MySQL 8.0 table with JSON column that uses JSON “merge” operations has 500k rows but analyze table shows 7MM

amazon-rdsjsonMySQLstorage

I have a database table that according to TABLE STATUS has 7MM rows, but when I SELECT COUNT(*) it only has 500k rows.

This is a problem because table growth is increasing and we're running low on storage now.

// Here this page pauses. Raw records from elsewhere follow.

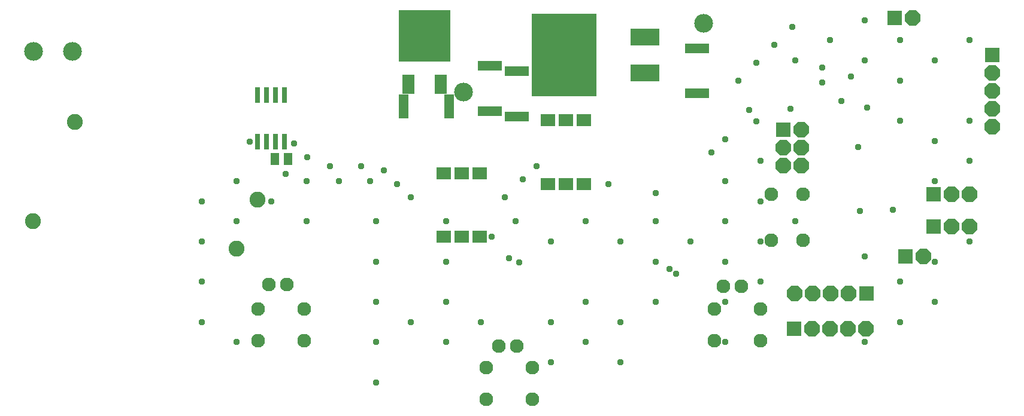
<source format=gbr>
G04 GENERATED BY PULSONIX 8.5 GERBER.DLL 5907*
G04 #@! TF.Part,Single*
%FSLAX35Y35*%
%LPD*%
%MOMM*%
G04 #@! TF.FileFunction,Soldermask,Bot*
G04 #@! TA.AperFunction,ViaPad*
%ADD106C,0.95400*%
G04 #@! TA.AperFunction,ComponentPad*
%ADD107C,2.25400*%
%ADD119C,2.65400*%
G04 #@! TA.AperFunction,SMDPad*
%ADD122R,1.15400X1.65400*%
G04 #@! TA.AperFunction,ComponentPad*
%ADD129C,1.95400*%
%ADD137R,2.15900X2.15900*%
%AMT138*0 Octagon pad*4,1,8,0.44714,1.07950,-0.44714,1.07950,-1.07950,0.44714,-1.07950,-0.44714,-0.44714,-1.07950,0.44714,-1.07950,1.07950,-0.44714,1.07950,0.44714,0.44714,1.07950,0*%
%ADD138T138*%
G04 #@! TA.AperFunction,SMDPad*
%ADD139R,2.05400X1.75400*%
%ADD141R,7.25400X7.25400*%
%ADD142R,1.75400X2.75400*%
%ADD427R,0.80400X2.20400*%
%ADD428R,9.15400X11.65400*%
%ADD429R,4.05400X2.35400*%
%ADD468R,3.45400X1.45400*%
%ADD481R,1.45400X3.45400*%
X0Y0D02*
D02*
D106*
X2905034Y1345250D03*
Y1915250D03*
Y2485250D03*
Y3055250D03*
X3398668Y1060250D03*
Y2770250D03*
Y3340250D03*
X3586395Y3896500D03*
X3892302Y3055250D03*
X4090758Y3442750D03*
X4207508Y3873000D03*
X4385936Y2770250D03*
Y3340250D03*
X4398008Y3682500D03*
X4715508Y3555500D03*
X4842508Y3340250D03*
X5160008Y3555500D03*
X5287008Y3340250D03*
X5373204Y490250D03*
Y1060250D03*
Y1630250D03*
Y2200250D03*
Y2770250D03*
X5477508Y3492000D03*
X5668008Y3301500D03*
X5858508Y3111000D03*
X5866838Y1345250D03*
X6360472Y1060250D03*
Y1630250D03*
Y2200250D03*
Y2770250D03*
X6854106Y1345250D03*
X7001508Y2551500D03*
X7192008Y3111000D03*
X7249883Y2252125D03*
X7347740Y2770250D03*
X7395030Y2188625D03*
X7446008Y3365000D03*
X7636508Y3555500D03*
X7841374Y775250D03*
Y1345250D03*
Y2485250D03*
X8335008Y1060250D03*
Y1630250D03*
Y2770250D03*
X8652508Y3301500D03*
X8828642Y775250D03*
Y1345250D03*
Y2485250D03*
X9322276Y1630250D03*
Y2200250D03*
Y2770250D03*
Y3174500D03*
X9520008Y2093375D03*
X9615258Y2029875D03*
X9815910Y2485250D03*
X10113008Y3746000D03*
X10309544Y1060250D03*
Y1630250D03*
Y2200250D03*
Y2770250D03*
Y3340250D03*
Y3936500D03*
X10494008Y4762000D03*
X10647133Y4347625D03*
X10748008Y4190500D03*
Y5016000D03*
X10803178Y1915250D03*
Y2485250D03*
Y3055250D03*
Y3625250D03*
X11002008Y5270000D03*
X11234508Y4363500D03*
X11256008Y5524000D03*
X11296812Y2770250D03*
Y5050250D03*
X11679008Y4742000D03*
Y4950875D03*
X11790446Y5335250D03*
X11948883Y4474625D03*
X12081508Y4825500D03*
X12187008Y3823750D03*
X12208508Y2920500D03*
X12282258Y2276500D03*
X12284080Y1060250D03*
Y5050250D03*
Y5620250D03*
X12314008Y4379375D03*
X12679133Y2934750D03*
X12777714Y1345250D03*
Y1915250D03*
Y4195250D03*
Y4765250D03*
Y5335250D03*
X13271348Y1630250D03*
Y2200250D03*
Y3340250D03*
Y3910250D03*
Y5050250D03*
X13764982Y2485250D03*
Y3625250D03*
Y4195250D03*
Y5335250D03*
D02*
D107*
X520564Y2772099D03*
X1116038Y4174948D03*
X3396496Y2381317D03*
X3693452Y3080901D03*
D02*
D119*
X532008Y5176500D03*
X1082008D03*
X6607008Y4601500D03*
X10007008Y5576500D03*
D02*
D122*
X3936758Y3651500D03*
X4127258D03*
D02*
D129*
X3707008Y1076500D03*
Y1526500D03*
X3855008Y1876500D03*
X4109008D03*
X4357008Y1076500D03*
Y1526500D03*
X6932008Y251500D03*
Y701500D03*
X7105008Y1001500D03*
X7359008D03*
X7582008Y251500D03*
Y701500D03*
X10157008Y1076500D03*
Y1526500D03*
X10280008Y1851500D03*
X10534008D03*
X10807008Y1076500D03*
Y1526500D03*
X10957008Y2501500D03*
Y3151500D03*
X11407008Y2501500D03*
Y3151500D03*
D02*
D137*
X11132008Y4068500D03*
X11282008Y1251500D03*
X12307008Y1751500D03*
X12707008Y5651500D03*
X12857008Y2276500D03*
X13257008Y2701500D03*
Y3151500D03*
X14082008Y5126500D03*
D02*
D138*
X11132008Y3560500D03*
Y3814500D03*
X11291008Y1751500D03*
X11386008Y3560500D03*
Y3814500D03*
Y4068500D03*
X11536008Y1251500D03*
X11545008Y1751500D03*
X11790008Y1251500D03*
X11799008Y1751500D03*
X12044008Y1251500D03*
X12053008Y1751500D03*
X12298008Y1251500D03*
X12961008Y5651500D03*
X13111008Y2276500D03*
X13511008Y2701500D03*
Y3151500D03*
X13765008Y2701500D03*
Y3151500D03*
X14082008Y4110500D03*
Y4364500D03*
Y4618500D03*
Y4872500D03*
D02*
D139*
X6328008Y2551500D03*
Y3451500D03*
X6582008Y2551500D03*
Y3451500D03*
X6836008Y2551500D03*
Y3451500D03*
X7803008Y3301500D03*
Y4201500D03*
X8057008Y3301500D03*
Y4201500D03*
X8311008Y3301500D03*
Y4201500D03*
D02*
D141*
X6057008Y5401500D03*
D02*
D142*
X5827008Y4711500D03*
X6287008D03*
D02*
D427*
X3691508Y3896500D03*
Y4556500D03*
X3818508Y3896500D03*
Y4556500D03*
X3945508Y3896500D03*
Y4556500D03*
X4072508Y3896500D03*
Y4556500D03*
D02*
D428*
X8032008Y5126500D03*
D02*
D429*
X9177008Y4872500D03*
Y5380500D03*
D02*
D468*
X6982008Y4331500D03*
Y4971500D03*
X7357008Y4256500D03*
Y4896500D03*
X9907008Y4581500D03*
Y5221500D03*
D02*
D481*
X5762008Y4401500D03*
X6402008D03*
X0Y0D02*
M02*

</source>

here is schema: MySQL 8.0.15

CREATE TABLE `tasks` (
  `task_id` binary(24) NOT NULL,
  `task` json NOT NULL,
  `task_kryo` mediumblob,
  `task_type` varchar(180) COLLATE utf8_bin GENERATED ALWAYS AS (json_unquote(json_extract(`task`,_utf8mb4'$.t'))) STORED,
  `created` datetime GENERATED ALWAYS AS (cast(left(json_unquote(json_extract(`task`,_utf8mb4'$._task.timestamp')),19) as datetime)) STORED,
  `last_updated` datetime GENERATED ALWAYS AS (cast(left(json_unquote(json_extract(`task`,_utf8mb4'$._task.latestStatus.timestamp')),19) as datetime)) STORED,
  `latest_status` varchar(180) COLLATE utf8_bin GENERATED ALWAYS AS (json_unquote(json_extract(`task`,_utf8mb4'$._task.latestStatus.t'))) STORED,
  `marker` binary(24) GENERATED ALWAYS AS (json_unquote(json_extract(`task`,_utf8mb4'$.marker'))) STORED,
  PRIMARY KEY (`task_id`),
  KEY `task_type_index` (`task_type`),
  KEY `created_index` (`created`),
  KEY `last_updated_index` (`last_updated`),
  KEY `latest_status_index` (`latest_status`),
  KEY `marker_index` (`marker`),
) ENGINE=InnoDB DEFAULT CHARSET=utf8 COLLATE=utf8_bin;

This is MySQL RDS on AWS. We have system backups disabled because this table is entirely disposable data. As a result, there is no binary log for this table. AWS disables that when you disable system backups apparently

My suspicion is that we use JSON "Merge" operations in Update statements, and because binary logging is disabled by AWS (we don't have any backups for this table as it is fully disposable / scratch data) somehow it is implementing the updates as inserts on the table (old records remain but are not deleted).

See
https://mysqlhighavailability.com/efficient-json-replication-in-mysql-8-0/

binlog-row-value-options=PARTIAL_JSON

Also, the MySQL log contains this warning on restart:

2020-05-21T20:02:08.506526Z 0 [Warning] [MY-013103] [Server] When binlog_row_image=FULL, the option binlog_row_value_options=PARTIAL_JSON will be used only for the after-image. Full values will be written in the before-image, so the saving in disk space due to binlog_row_value_options is limited to less than 50%.

Best Answer

This has more to do with InnoDB

As stated in the documentation to table status

The number of rows. Some storage engines, such as MyISAM, store the exact count. For other storage engines, such as InnoDB, this value is an approximation, and may vary from the actual value by as much as 40% to 50%. In such cases, use SELECT COUNT(*) to obtain an accurate count.

So COUNT(*) gives you the exact number.